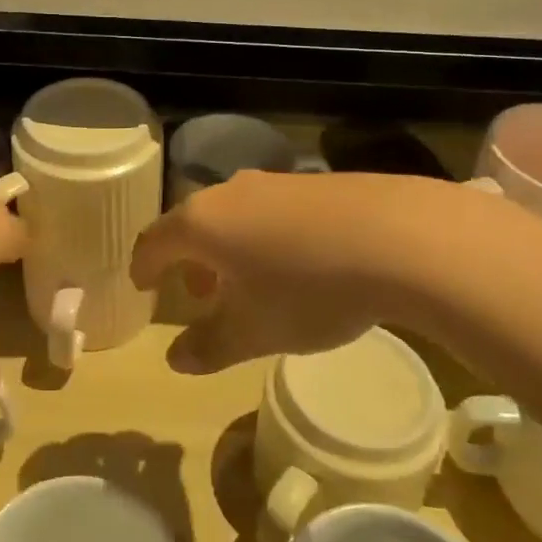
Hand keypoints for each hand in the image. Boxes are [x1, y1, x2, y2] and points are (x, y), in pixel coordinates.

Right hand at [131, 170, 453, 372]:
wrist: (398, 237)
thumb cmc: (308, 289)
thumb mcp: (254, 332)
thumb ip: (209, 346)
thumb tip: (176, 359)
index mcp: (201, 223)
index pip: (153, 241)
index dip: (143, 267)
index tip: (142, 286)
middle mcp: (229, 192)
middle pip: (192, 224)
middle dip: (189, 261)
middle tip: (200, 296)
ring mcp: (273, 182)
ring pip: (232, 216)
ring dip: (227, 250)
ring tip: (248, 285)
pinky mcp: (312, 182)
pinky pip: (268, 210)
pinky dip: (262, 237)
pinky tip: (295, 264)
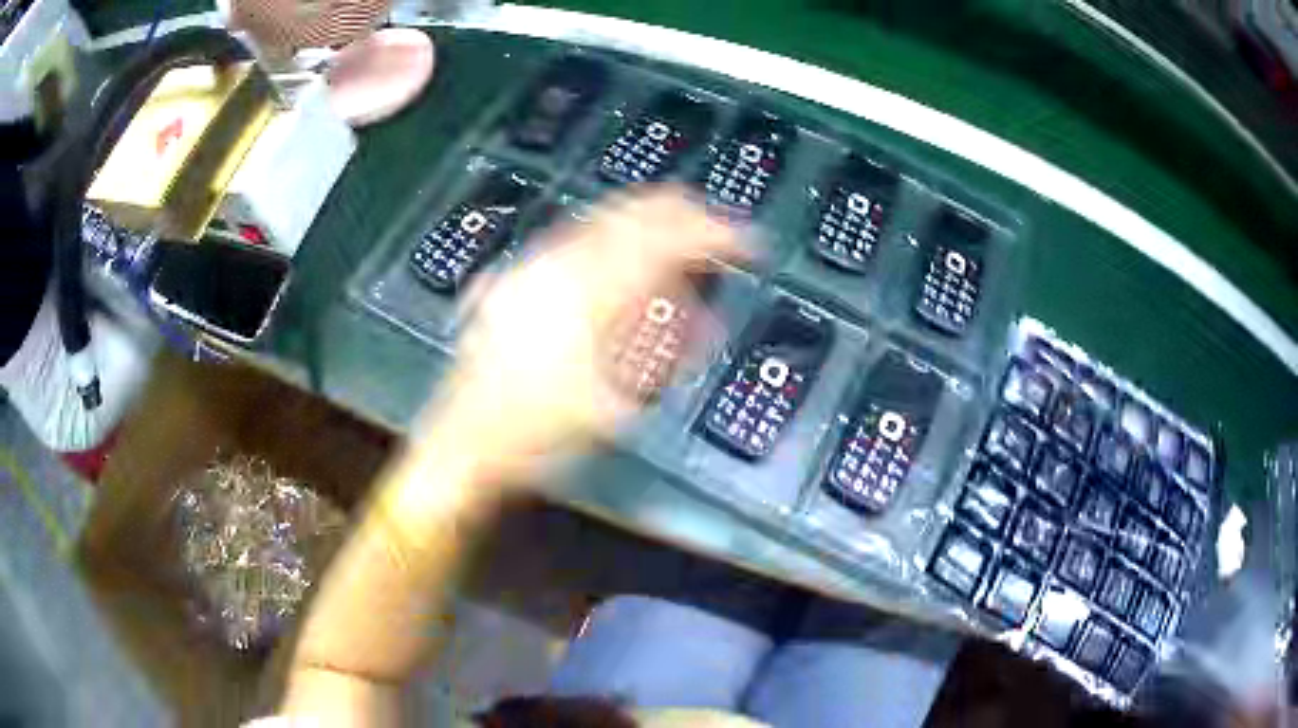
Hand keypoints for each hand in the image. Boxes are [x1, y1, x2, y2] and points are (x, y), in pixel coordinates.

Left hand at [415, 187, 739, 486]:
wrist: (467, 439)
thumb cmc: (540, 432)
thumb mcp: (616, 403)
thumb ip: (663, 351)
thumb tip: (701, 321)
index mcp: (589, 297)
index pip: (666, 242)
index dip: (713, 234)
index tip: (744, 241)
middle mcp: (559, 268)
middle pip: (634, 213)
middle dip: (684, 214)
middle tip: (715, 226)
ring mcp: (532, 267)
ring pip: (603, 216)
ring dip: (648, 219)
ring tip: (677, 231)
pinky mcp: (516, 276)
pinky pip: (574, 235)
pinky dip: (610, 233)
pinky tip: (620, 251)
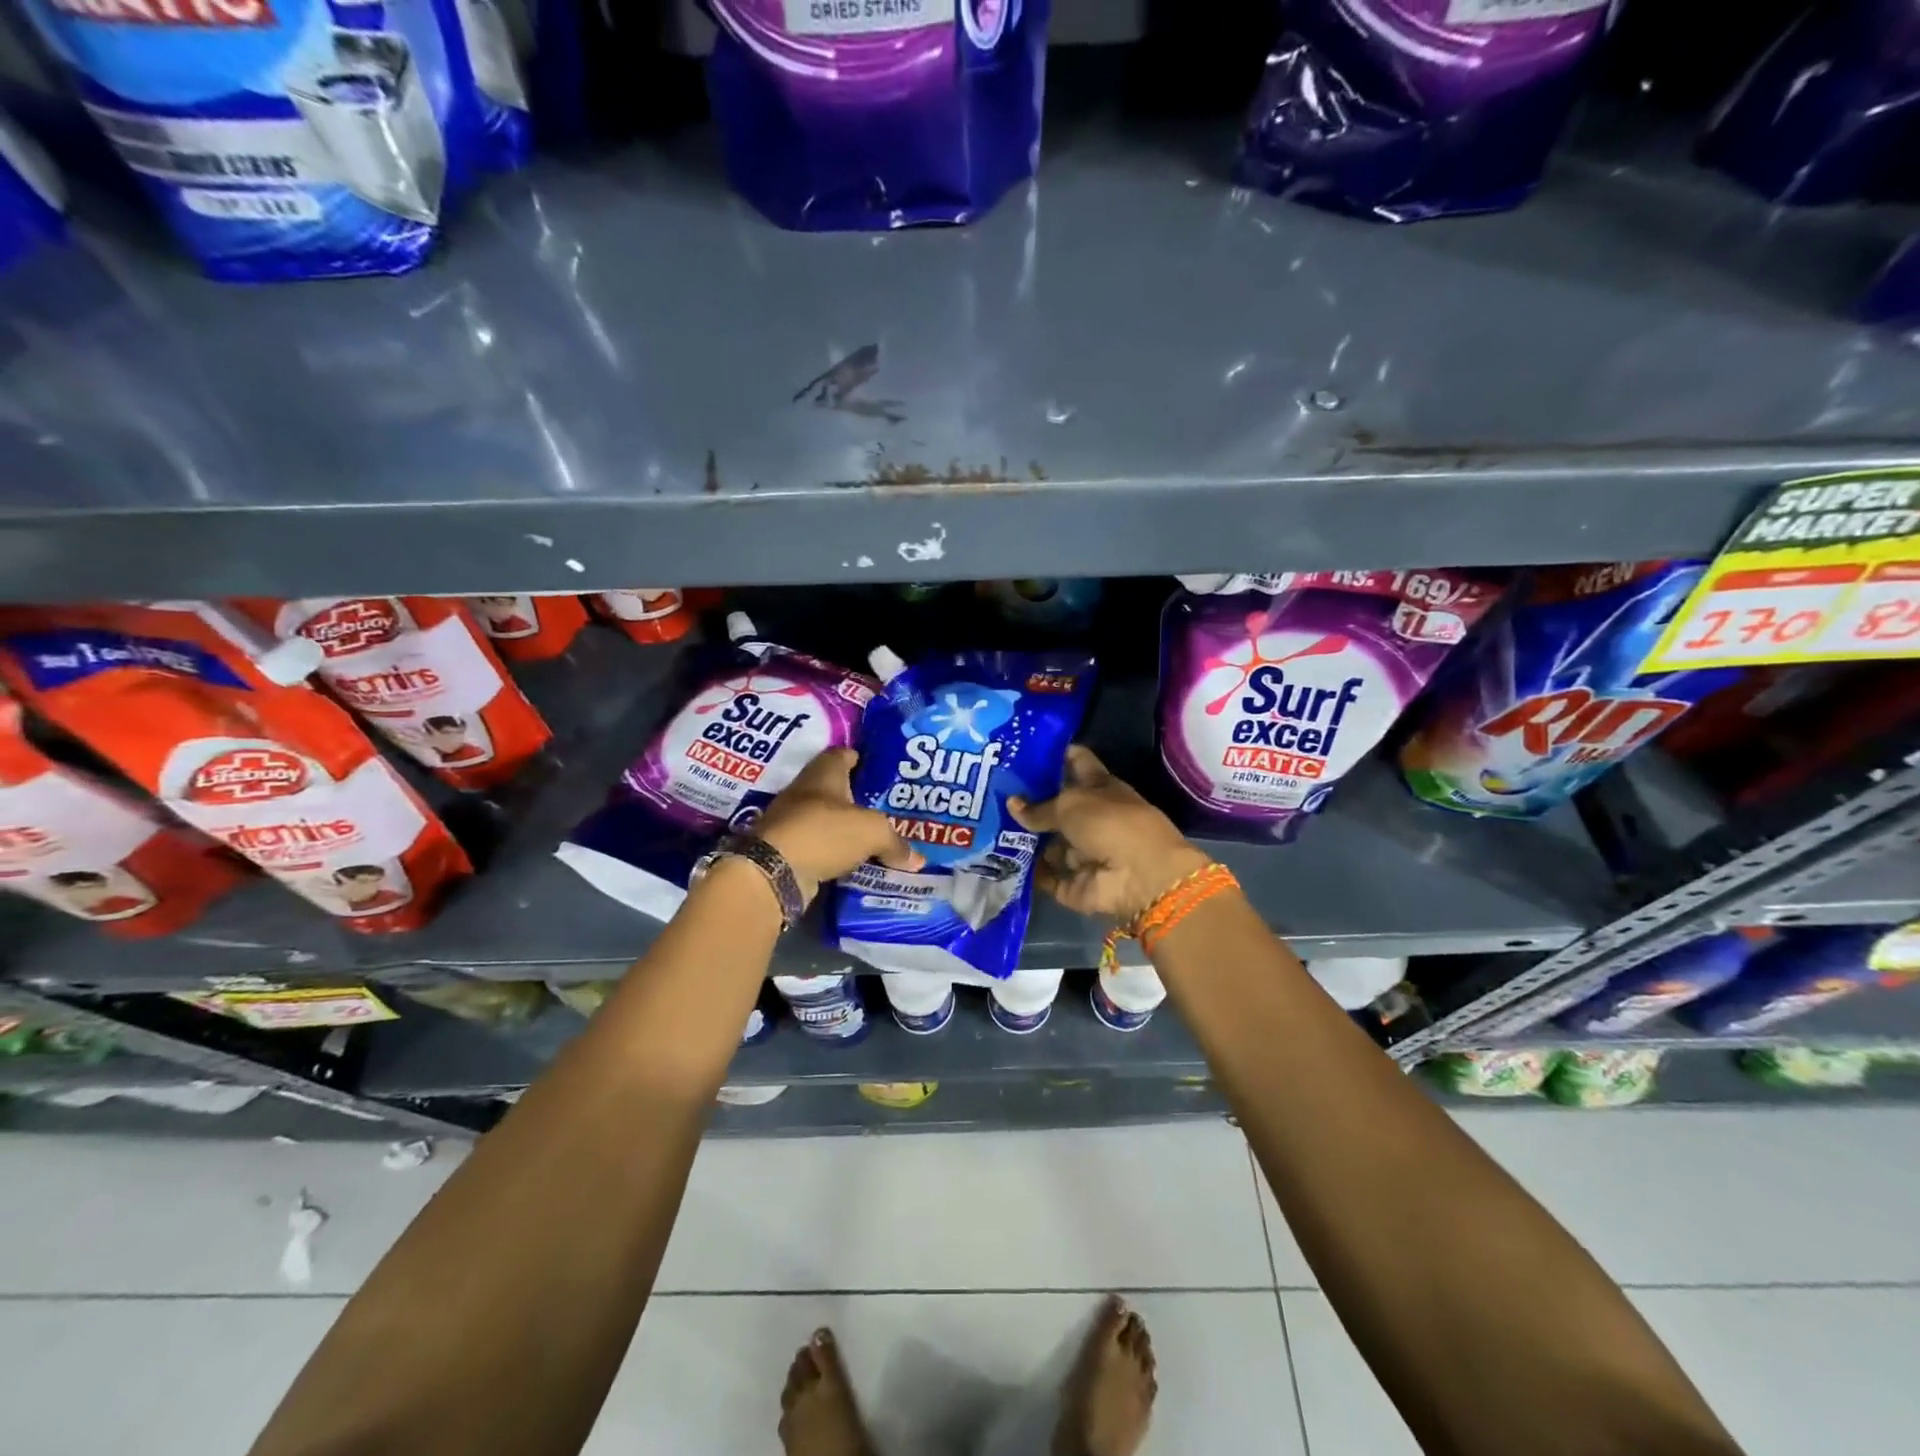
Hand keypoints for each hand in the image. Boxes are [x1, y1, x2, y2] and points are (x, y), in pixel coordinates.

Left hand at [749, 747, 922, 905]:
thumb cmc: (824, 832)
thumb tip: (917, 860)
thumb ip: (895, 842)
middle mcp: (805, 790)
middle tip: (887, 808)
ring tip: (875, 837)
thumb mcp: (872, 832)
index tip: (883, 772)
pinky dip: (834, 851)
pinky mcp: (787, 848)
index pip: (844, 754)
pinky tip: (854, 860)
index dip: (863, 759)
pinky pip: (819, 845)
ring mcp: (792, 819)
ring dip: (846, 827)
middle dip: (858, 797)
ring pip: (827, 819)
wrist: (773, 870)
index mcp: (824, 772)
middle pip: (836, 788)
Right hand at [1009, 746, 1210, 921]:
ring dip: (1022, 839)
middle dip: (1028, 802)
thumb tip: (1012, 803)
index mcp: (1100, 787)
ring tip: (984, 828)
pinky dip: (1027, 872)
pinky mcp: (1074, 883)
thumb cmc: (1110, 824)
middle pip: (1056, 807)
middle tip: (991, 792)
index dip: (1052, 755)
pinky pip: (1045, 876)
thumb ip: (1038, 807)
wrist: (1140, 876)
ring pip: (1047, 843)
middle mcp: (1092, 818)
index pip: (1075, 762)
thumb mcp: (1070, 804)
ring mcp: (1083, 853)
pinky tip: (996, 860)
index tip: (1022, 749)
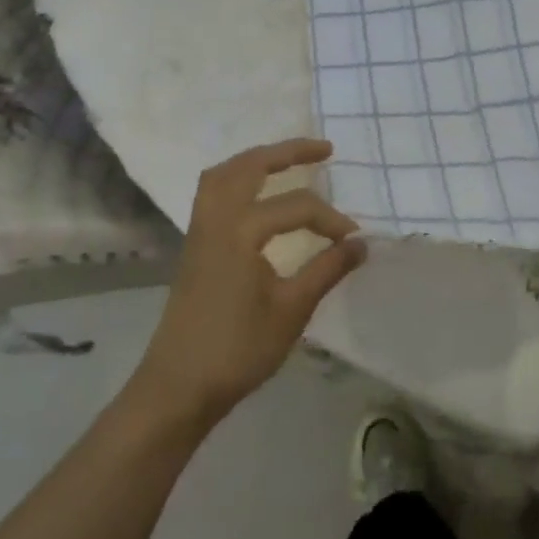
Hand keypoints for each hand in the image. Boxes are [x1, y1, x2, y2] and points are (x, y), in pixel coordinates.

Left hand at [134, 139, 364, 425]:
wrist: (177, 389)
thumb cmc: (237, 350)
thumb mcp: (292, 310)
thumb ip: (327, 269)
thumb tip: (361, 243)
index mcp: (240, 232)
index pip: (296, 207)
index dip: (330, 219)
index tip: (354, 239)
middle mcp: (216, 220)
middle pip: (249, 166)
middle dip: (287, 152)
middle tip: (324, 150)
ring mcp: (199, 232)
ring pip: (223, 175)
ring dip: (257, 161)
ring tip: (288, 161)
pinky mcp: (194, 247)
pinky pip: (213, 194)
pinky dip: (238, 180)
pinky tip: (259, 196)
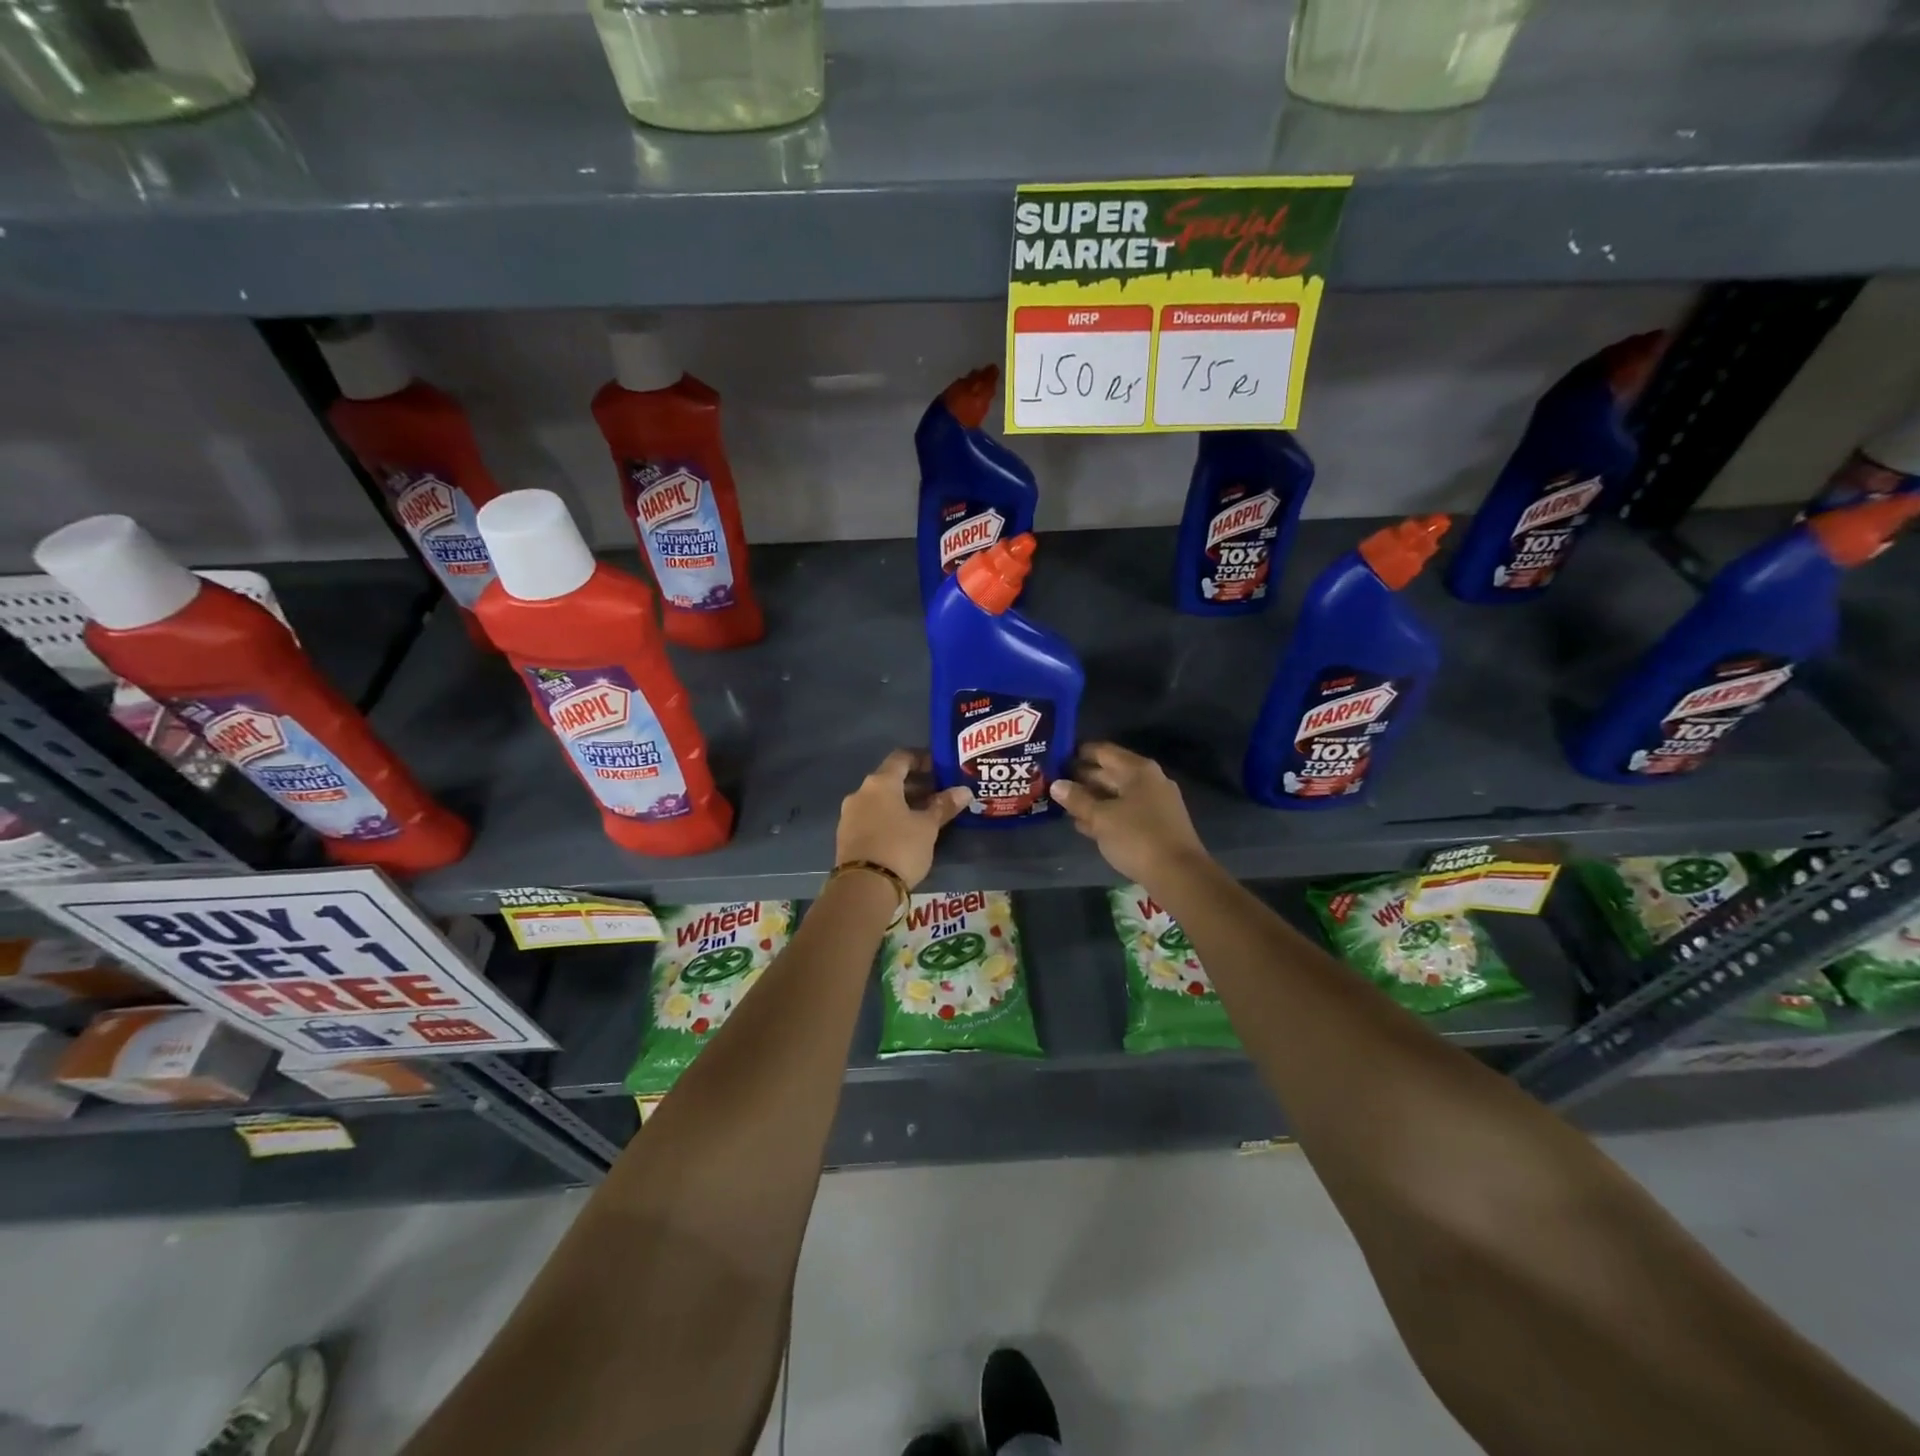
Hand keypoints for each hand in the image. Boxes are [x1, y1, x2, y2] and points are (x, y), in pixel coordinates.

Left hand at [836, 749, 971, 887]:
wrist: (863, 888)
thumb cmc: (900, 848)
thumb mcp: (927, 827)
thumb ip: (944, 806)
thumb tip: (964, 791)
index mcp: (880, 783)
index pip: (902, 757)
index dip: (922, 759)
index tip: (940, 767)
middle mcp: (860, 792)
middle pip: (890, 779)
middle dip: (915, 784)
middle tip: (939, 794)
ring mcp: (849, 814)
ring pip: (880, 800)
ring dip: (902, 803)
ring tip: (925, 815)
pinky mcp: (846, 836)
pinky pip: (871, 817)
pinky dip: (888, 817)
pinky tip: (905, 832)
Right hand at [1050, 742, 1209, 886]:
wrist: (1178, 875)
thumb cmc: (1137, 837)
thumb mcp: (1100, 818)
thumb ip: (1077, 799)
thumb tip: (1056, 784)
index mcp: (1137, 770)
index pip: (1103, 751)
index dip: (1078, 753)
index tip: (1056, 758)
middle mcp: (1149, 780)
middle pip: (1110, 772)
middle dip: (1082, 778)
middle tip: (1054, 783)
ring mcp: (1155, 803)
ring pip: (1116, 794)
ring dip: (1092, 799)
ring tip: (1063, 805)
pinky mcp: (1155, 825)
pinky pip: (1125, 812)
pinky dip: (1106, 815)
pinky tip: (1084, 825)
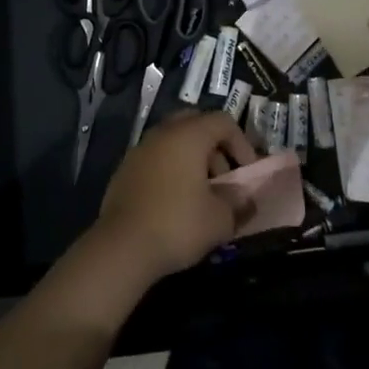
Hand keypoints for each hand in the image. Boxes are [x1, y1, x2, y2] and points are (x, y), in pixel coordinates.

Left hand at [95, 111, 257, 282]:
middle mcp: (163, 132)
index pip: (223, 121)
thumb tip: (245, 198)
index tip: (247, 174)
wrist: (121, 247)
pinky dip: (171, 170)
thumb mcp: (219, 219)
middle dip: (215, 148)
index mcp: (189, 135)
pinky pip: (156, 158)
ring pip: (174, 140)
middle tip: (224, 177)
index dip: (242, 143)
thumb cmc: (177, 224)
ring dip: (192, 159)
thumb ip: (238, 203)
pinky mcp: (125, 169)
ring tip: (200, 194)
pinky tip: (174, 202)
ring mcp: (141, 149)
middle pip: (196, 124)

------

The entries above hold a line with "middle dip: (189, 261)" and a later line with "pinky tip: (295, 264)". Write out exactly those lines and all lines between, nothing more.

middle dip: (189, 261)
middle tip: (200, 296)
ring mcp: (273, 182)
ring pip: (232, 216)
ring dip: (227, 250)
ring tip: (248, 285)
pinky mcp: (312, 182)
pinky pip: (268, 210)
pinky dip: (262, 237)
pinky tip: (295, 264)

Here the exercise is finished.